_What to do_
A. Reproduce the Cedric Boyns article word for word, everything from "Boyns started his" down to "in this season.".
B. In the Cedric Boyns article, who got Boyns out lbw in the Gillette Cup match against Gloucestershire?

_Passage_
· · · ·

Cedric Boyns

Personal information
- Born: 14 August 1954 (age 71) Starbeck, Harrogate, Yorkshire
- Batting: Right-handed
- Bowling: Right-arm medium

Career statistics
| Competition | First-class | List A |
| Matches | 37 | 50 |
| Runs scored | 871 | 305 |
| Batting average | 18.53 | 9.83 |
| 100s/50s | 0/4 | 0/0 |
| Top score | 95 | 41* |
| Balls bowled | 3,105 | 1,866 |
| Wickets | 36 | 36 |
| Bowling average | 46.33 | 33.77 |
| 5 wickets in innings | 0 | 0 |
| 10 wickets in match | 0 | 0 |
| Best bowling | 4/34 | 3/24 |
| Catches/stumpings | 37/– | 17/– |
- Source: Cricinfo, 7 November 2022

= Cedric Boyns =

English cricketer (born 1954)

Cedric Nigel Boyns (born 14 August 1954) is an English former cricketer who played at first-class level for a few years in the late 1970s.

He was born in Starbeck, Harrogate, Yorkshire and educated at Adams' Grammar School, Newport, Shropshire, Cambridge University, and the University of London.

Boyns started his career at Worcestershire in 1972, making a useful 47 opening for the Second XI against their Derbyshire equivalents on 31 July. He played two more Second XI matches that season, two in 1973, and then a considerable number in the second half of 1974. However, by the end of that year, in 25 innings his debut 47 remained his highest score. 1975 saw Boyns make two Second XI hundreds, on both occasions sharing large partnerships with fellow centurion Keith Wilkinson. Boyns also bowled for the first time in this season.

The following summer, he finally made his first-class debut against Somerset, albeit for Cambridge University rather than Worcestershire. He failed twice with the bat and bowled only four overs, and three further games for the university brought little change in his fortunes. Nevertheless, Worcestershire selected him to make his first-team debut on 23 June in the local derby against Warwickshire in the Benson & Hedges Cup. Despite his county's 12-run victory, it was a personal anticlimax: Boyns neither batted nor bowled. Three days later he did get to bat against Gloucestershire in the Gillette Cup, but was lbw to Procter for a duck. One day later still, he turned out against Surrey in the John Player League, but once more did not get a turn at the crease.

· · · ·

_Study material_
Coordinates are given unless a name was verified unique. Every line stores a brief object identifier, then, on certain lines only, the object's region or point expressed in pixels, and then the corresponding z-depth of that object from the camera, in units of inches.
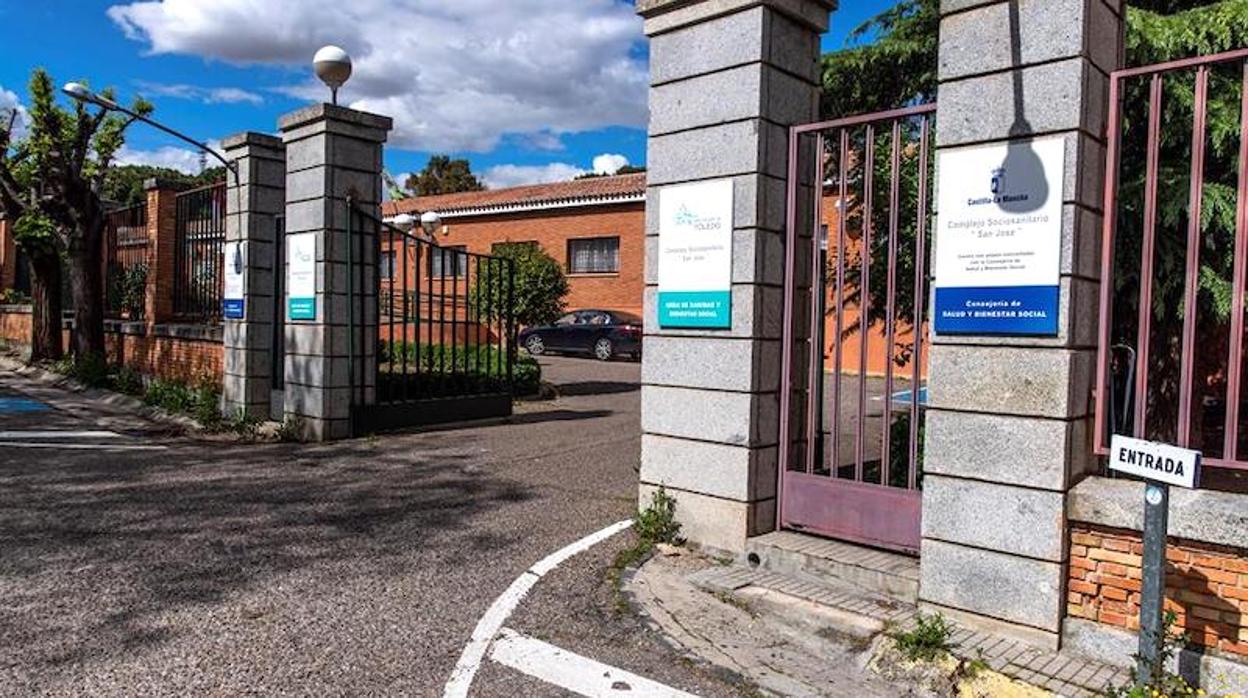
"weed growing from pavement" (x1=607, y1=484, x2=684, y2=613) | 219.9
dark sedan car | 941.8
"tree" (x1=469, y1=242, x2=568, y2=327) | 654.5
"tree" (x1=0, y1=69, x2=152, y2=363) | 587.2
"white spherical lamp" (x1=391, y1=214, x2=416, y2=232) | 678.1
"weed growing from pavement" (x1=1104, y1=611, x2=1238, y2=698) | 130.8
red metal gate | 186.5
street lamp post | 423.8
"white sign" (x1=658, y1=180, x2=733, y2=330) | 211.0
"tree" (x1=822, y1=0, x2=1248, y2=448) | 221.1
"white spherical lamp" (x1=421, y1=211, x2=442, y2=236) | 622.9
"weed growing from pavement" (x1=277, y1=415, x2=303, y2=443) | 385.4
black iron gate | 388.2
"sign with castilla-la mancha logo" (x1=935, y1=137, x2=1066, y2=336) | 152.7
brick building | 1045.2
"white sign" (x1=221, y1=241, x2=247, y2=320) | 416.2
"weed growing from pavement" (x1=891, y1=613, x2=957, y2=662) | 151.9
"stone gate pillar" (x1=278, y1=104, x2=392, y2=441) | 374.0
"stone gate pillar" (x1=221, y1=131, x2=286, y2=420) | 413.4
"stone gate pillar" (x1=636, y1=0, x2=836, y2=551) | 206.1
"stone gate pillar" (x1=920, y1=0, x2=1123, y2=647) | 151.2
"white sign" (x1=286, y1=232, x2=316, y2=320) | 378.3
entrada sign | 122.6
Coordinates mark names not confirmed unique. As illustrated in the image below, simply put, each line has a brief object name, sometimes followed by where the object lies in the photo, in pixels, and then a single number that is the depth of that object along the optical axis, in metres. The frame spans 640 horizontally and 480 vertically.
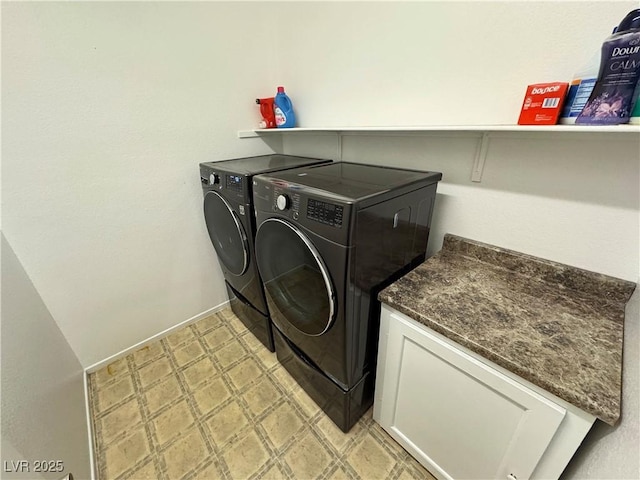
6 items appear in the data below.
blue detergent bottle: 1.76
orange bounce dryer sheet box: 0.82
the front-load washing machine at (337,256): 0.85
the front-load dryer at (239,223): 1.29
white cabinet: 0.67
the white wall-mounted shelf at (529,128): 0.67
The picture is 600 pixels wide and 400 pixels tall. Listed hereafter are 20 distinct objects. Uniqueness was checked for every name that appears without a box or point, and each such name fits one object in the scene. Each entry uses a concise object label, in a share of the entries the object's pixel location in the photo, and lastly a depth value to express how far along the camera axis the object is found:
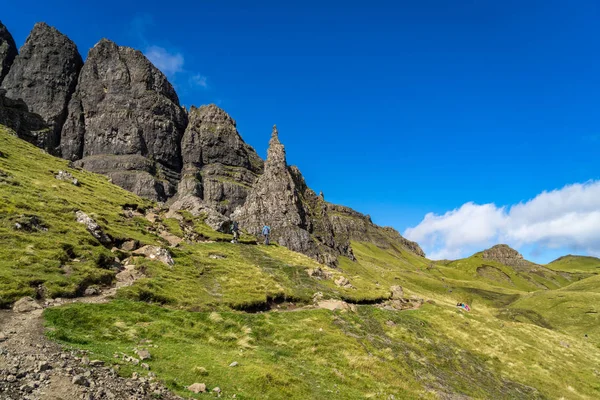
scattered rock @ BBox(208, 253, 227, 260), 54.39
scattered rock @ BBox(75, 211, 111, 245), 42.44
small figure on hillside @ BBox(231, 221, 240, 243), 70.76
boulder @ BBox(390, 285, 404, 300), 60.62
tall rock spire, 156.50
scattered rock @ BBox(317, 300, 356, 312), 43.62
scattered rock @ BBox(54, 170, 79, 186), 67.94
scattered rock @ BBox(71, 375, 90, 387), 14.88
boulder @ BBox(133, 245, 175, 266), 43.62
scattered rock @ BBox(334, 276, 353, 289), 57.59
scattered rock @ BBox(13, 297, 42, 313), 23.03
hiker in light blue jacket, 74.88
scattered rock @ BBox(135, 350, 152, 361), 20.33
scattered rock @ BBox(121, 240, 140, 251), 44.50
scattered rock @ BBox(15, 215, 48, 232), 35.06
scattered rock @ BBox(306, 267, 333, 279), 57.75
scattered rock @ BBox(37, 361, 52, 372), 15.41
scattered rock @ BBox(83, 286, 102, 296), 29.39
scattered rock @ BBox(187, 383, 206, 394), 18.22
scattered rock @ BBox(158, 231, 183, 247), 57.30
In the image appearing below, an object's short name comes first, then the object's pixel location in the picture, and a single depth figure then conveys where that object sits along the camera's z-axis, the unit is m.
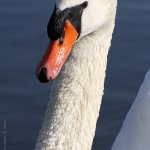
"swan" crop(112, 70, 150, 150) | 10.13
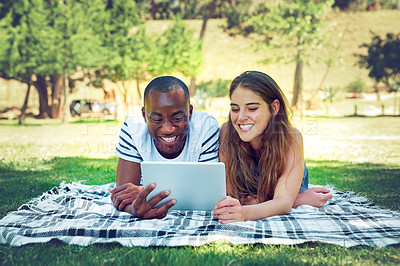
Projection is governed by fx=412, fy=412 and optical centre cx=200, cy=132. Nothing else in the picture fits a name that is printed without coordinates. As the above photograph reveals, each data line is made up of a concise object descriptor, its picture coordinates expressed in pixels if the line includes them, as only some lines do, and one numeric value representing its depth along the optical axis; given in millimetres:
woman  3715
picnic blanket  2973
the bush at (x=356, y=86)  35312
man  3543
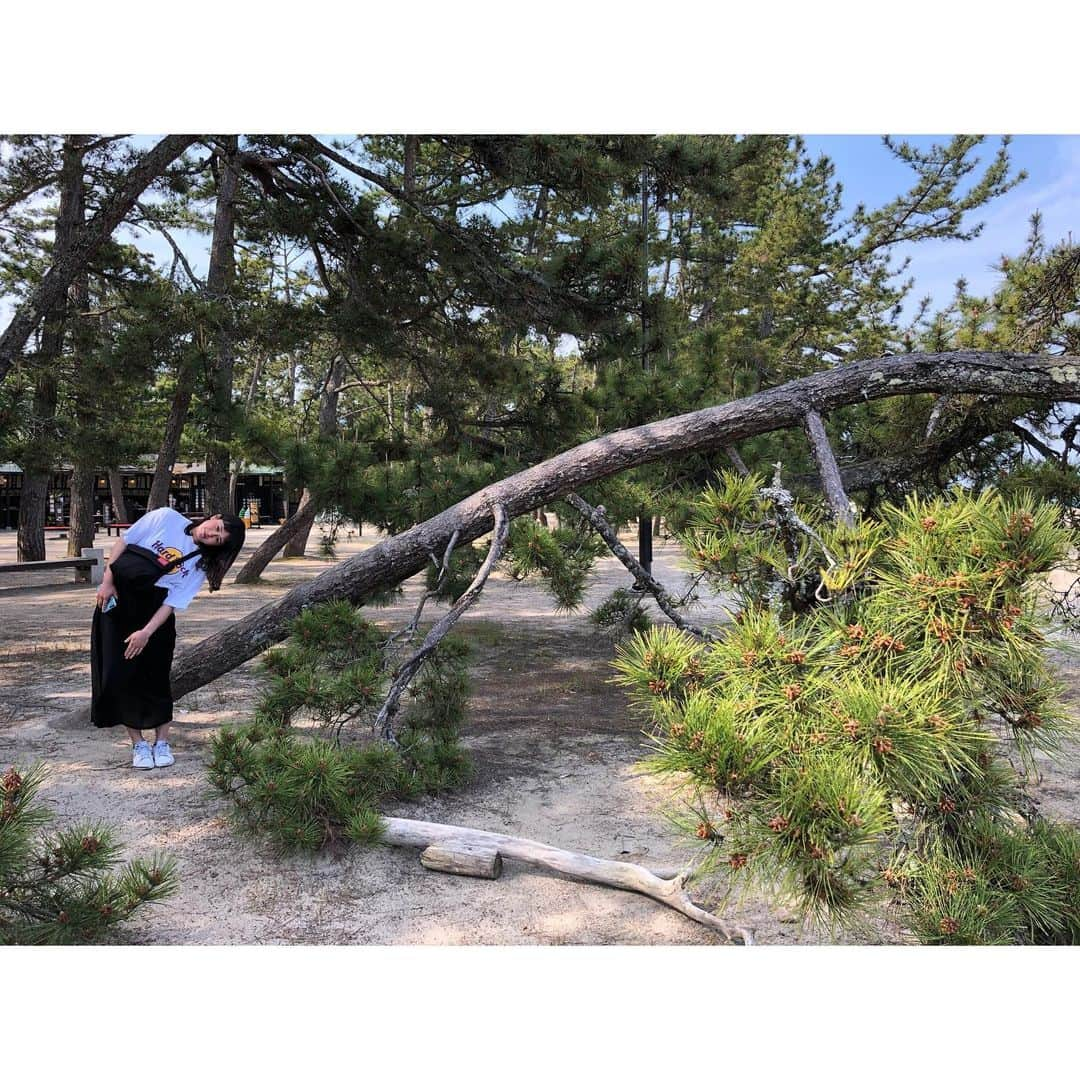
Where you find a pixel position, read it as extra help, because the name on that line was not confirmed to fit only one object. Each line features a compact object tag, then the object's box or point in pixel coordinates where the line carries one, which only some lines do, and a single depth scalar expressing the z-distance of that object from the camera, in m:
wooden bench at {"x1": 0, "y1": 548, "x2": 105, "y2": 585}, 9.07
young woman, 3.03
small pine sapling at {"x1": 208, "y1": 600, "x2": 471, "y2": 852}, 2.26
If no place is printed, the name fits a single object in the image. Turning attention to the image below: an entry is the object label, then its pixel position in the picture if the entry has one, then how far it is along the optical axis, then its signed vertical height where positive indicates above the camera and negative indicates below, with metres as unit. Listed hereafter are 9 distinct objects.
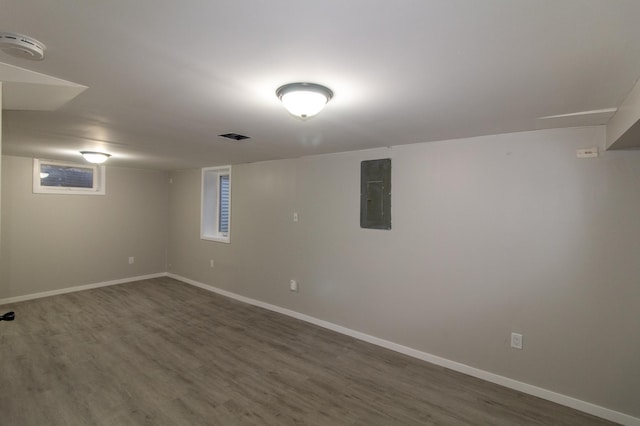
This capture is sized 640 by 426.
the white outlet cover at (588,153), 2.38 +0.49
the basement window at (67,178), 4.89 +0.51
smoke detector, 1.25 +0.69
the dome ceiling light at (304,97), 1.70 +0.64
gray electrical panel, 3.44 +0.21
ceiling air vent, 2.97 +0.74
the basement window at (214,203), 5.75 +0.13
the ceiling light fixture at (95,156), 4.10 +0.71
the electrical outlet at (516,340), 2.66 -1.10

· · · ·

_Solutions for each task_
A.
Boyns started his career at Worcestershire in 1972, making a useful 47 opening for the Second XI against their Derbyshire equivalents on 31 July. He played two more Second XI matches that season, two in 1973, and then a considerable number in the second half of 1974. However, by the end of that year, in 25 innings his debut 47 remained his highest score. 1975 saw Boyns make two Second XI hundreds, on both occasions sharing large partnerships with fellow centurion Keith Wilkinson. Boyns also bowled for the first time in this season.

B. Procter